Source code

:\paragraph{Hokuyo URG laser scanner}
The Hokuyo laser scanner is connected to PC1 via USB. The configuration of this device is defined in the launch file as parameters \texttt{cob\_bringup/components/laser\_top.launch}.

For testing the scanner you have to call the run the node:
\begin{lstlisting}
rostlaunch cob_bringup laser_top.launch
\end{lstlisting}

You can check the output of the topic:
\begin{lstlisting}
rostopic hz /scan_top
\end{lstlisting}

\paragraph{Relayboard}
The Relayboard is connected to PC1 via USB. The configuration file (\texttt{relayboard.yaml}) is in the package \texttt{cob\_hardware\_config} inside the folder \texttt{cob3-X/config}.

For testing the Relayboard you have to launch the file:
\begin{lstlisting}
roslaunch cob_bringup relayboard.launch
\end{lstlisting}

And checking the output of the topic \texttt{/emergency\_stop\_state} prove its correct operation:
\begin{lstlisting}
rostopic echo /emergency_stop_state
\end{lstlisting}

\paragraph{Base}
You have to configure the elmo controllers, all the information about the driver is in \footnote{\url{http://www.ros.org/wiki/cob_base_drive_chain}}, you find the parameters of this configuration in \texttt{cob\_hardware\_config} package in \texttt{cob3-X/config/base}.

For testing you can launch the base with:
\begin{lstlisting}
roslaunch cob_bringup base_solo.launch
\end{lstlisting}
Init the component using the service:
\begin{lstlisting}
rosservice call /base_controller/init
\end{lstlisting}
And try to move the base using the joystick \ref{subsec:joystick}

------------------------------------

__ABOUT THIS EXERCISE__:
Each line containing the word "connected" must be pulled from the listing and copied.

__EXPECTED OUTPUT__:
The Hokuyo laser scanner is connected to PC1 via USB. The configuration of this device is defined in the launch file as parameters \texttt{cob\_bringup/components/laser\_top.launch}.
The Relayboard is connected to PC1 via USB. The configuration file (\texttt{relayboard.yaml}) is in the package \texttt{cob\_hardware\_config} inside the folder \texttt{cob3-X/config}.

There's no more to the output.